--- PAGE TEXT ---
Re: [RFC PATCH v2 0/4] arm64: Implement stack trace reliability checks

Josh Poimboeuf <jpoimboe@xxxxxxxxxx> · Fri, 9 Apr 2021 17:32:27 -0500

On Fri, Apr 09, 2021 at 05:05:58PM -0500, Madhavan T. Venkataraman wrote:
> > FWIW, over the years we've had zero issues with encoding the frame
> > pointer on x86.  After you save pt_regs, you encode the frame pointer to
> > point to it.  Ideally in the same macro so it's hard to overlook.
> > 
> 
> I had the same opinion. In fact, in my encoding scheme, I have additional
> checks to make absolutely sure that it is a true encoding and not stack
> corruption. The chances of all of those values accidentally matching are,
> well, null.

Right, stack corruption -- which is already exceedingly rare -- would
have to be combined with a miracle or two in order to come out of the
whole thing marked as 'reliable' :-)

And really, we already take a similar risk today by "trusting" the frame
pointer value on the stack to a certain extent.

> >> I think there's a lot more code that we cannot unwind, e.g. KVM
> >> exception code, or almost anything marked with SYM_CODE_END().
--- PROVIDED RECORDS ---
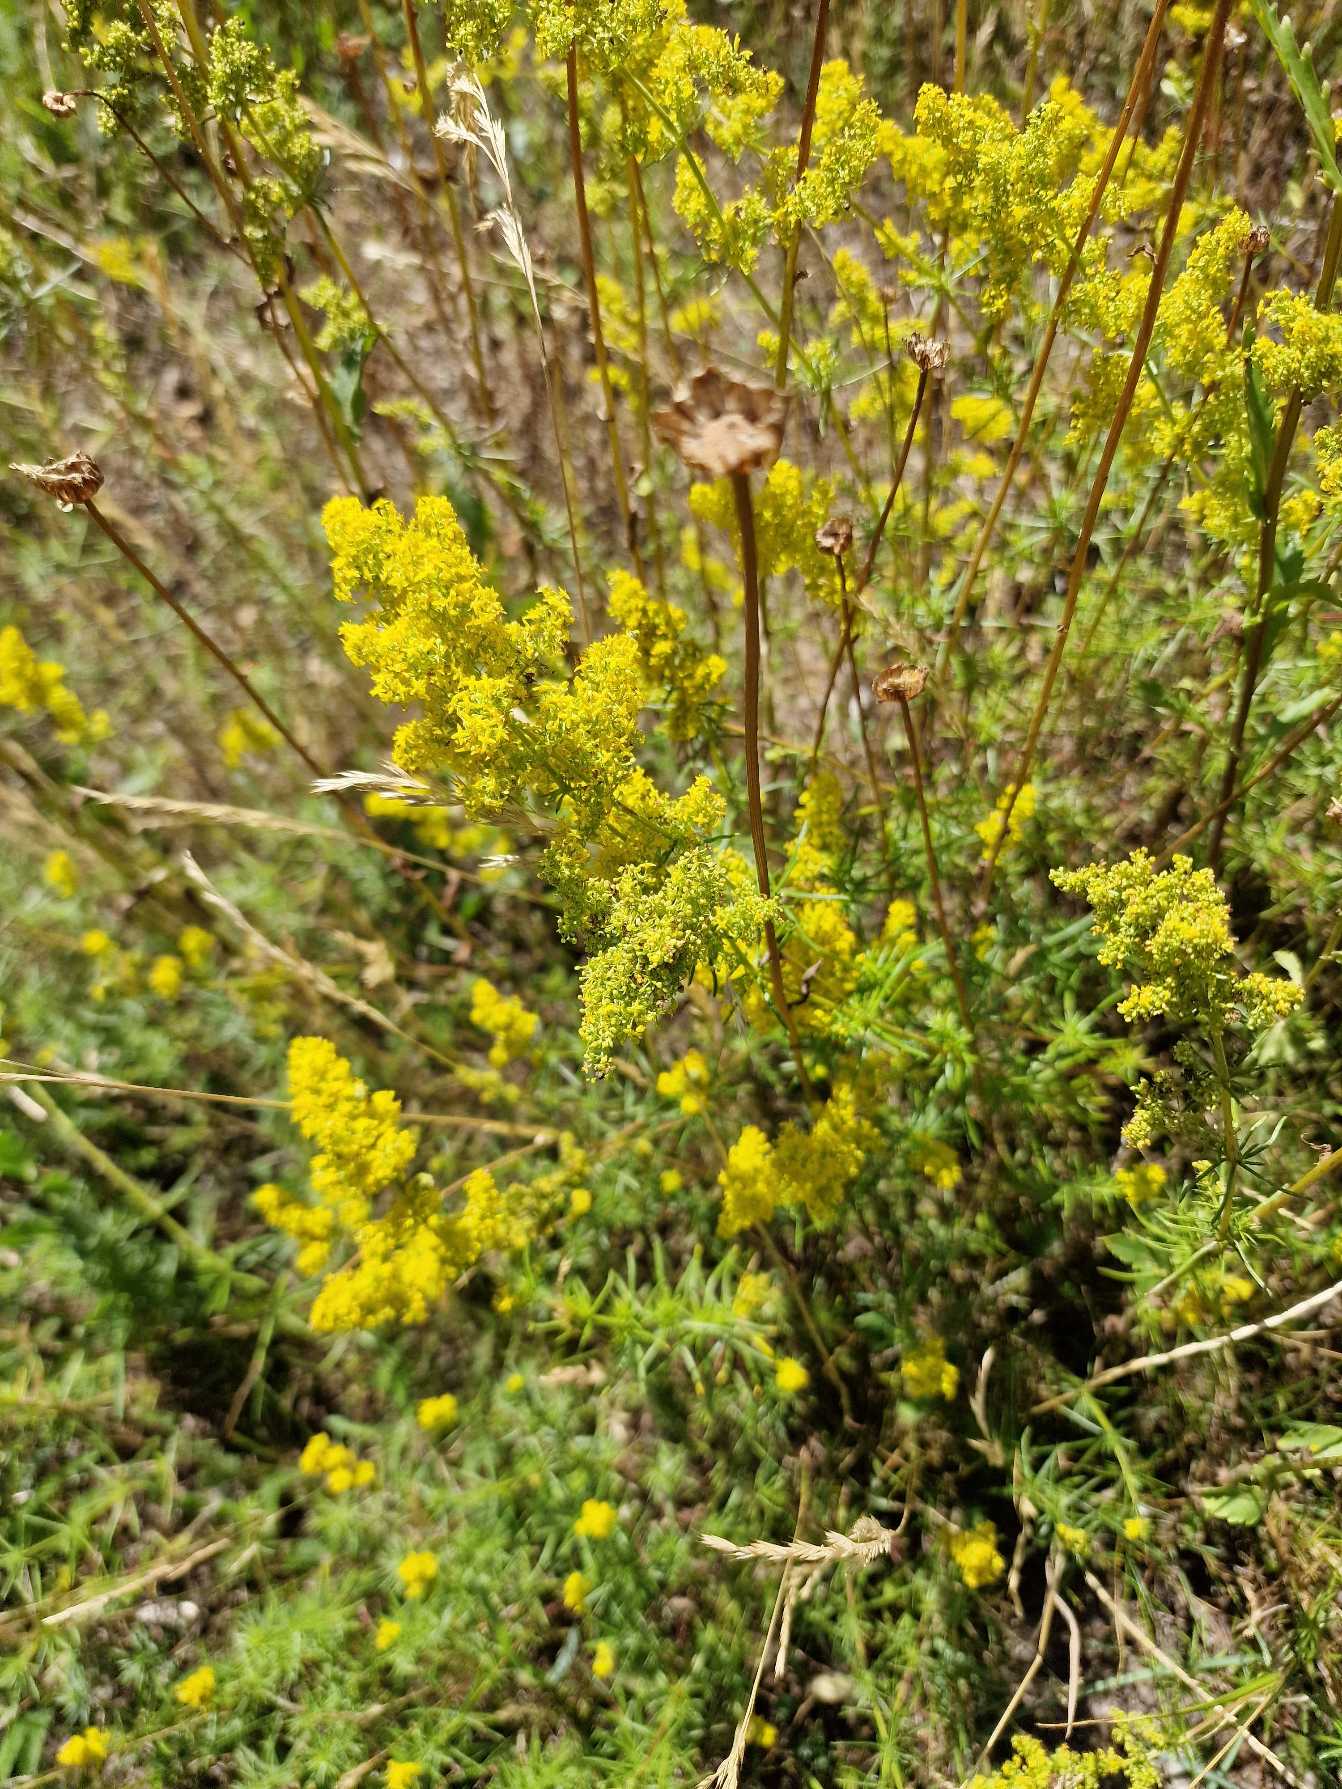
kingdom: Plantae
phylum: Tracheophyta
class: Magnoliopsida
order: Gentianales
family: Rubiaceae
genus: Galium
---
--- PROVIDED RECORDS ---
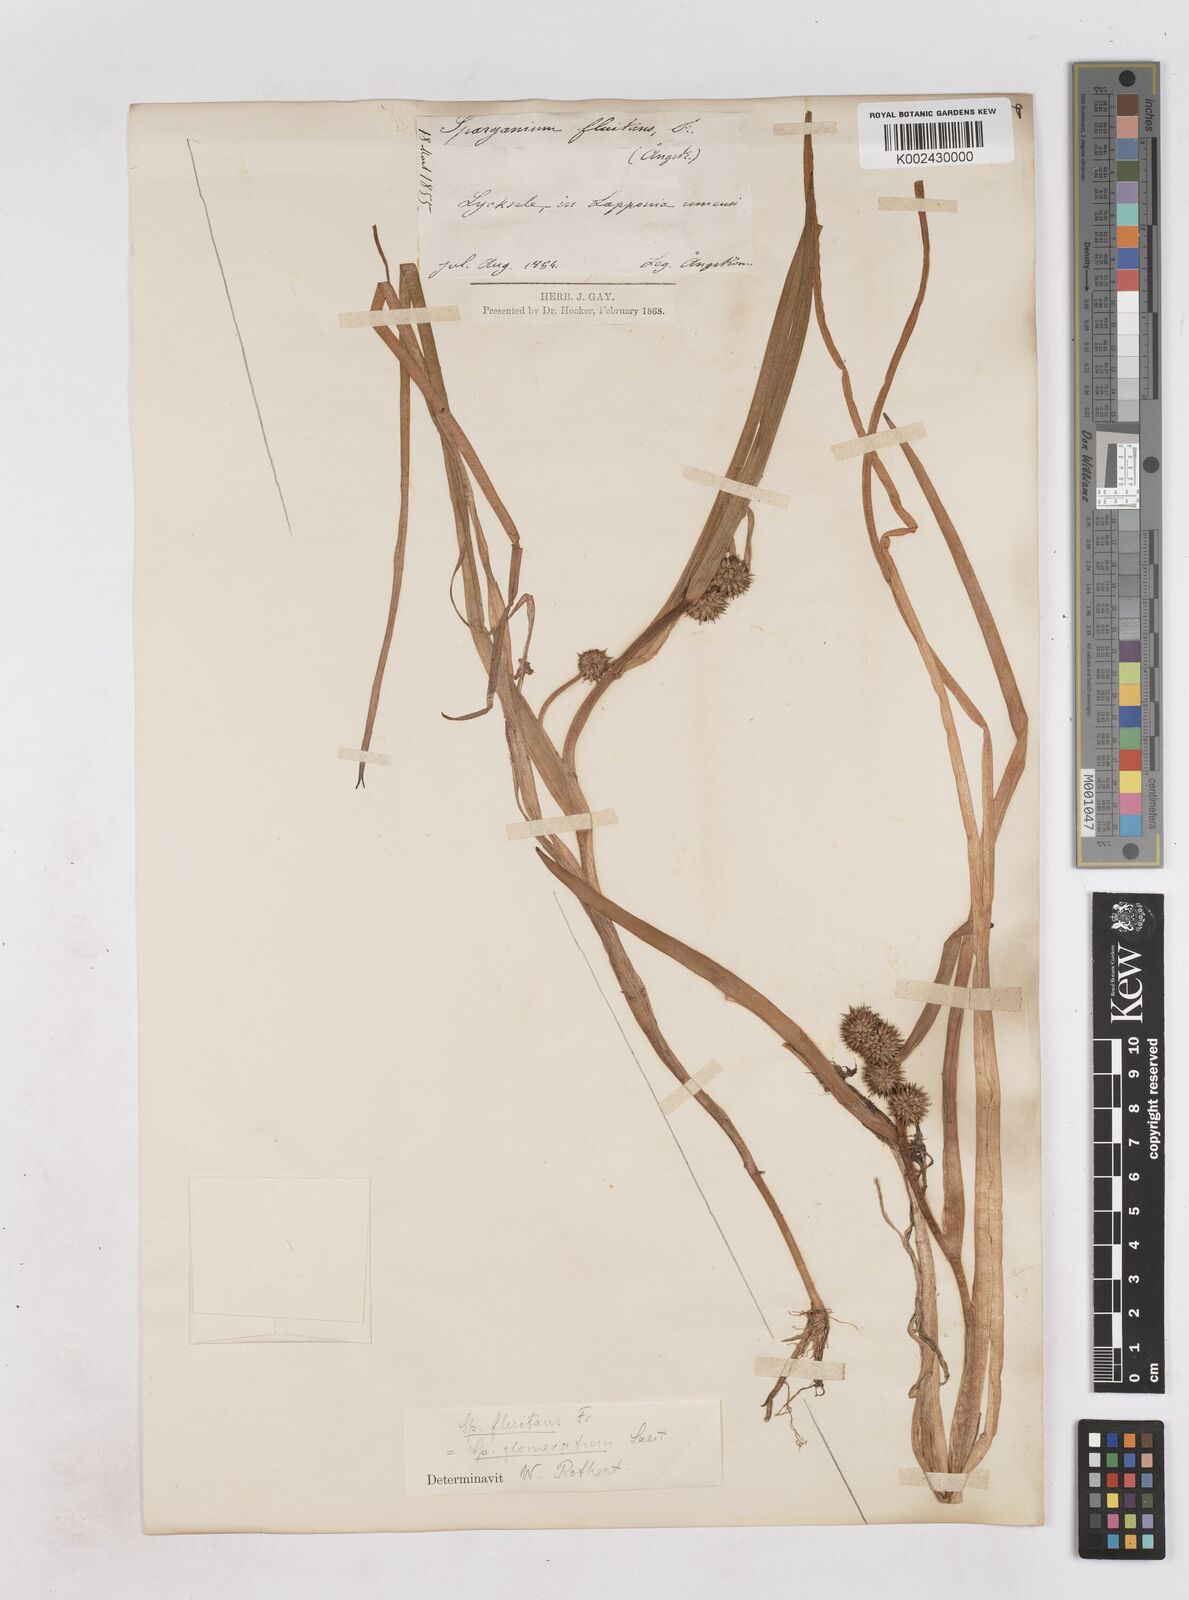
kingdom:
---
_YOUR TASKS:_
1. Return the part of the thread that begins at the words "Re: [RFC PATCH" and stops after "hard to overlook.".
2. Answer these questions using the thread:
(a) On what date was the message sent?
(b) How many issues does the thread report over the years with encoding the frame pointer on x86?
(c) What two kinds of code are given as things that cannot be unwound?
The material comes from a separate source unrelated to the thread.

_RESULTS BY TASK:_
1.
Re: [RFC PATCH v2 0/4] arm64: Implement stack trace reliability checks

Josh Poimboeuf <jpoimboe@xxxxxxxxxx> · Fri, 9 Apr 2021 17:32:27 -0500

On Fri, Apr 09, 2021 at 05:05:58PM -0500, Madhavan T. Venkataraman wrote:
> > FWIW, over the years we've had zero issues with encoding the frame
> > pointer on x86.  After you save pt_regs, you encode the frame pointer to
> > point to it.  Ideally in the same macro so it's hard to overlook.

2.
(a) Fri, 9 Apr 2021
(b) Zero
(c) KVM exception code, and almost anything marked with SYM_CODE_END()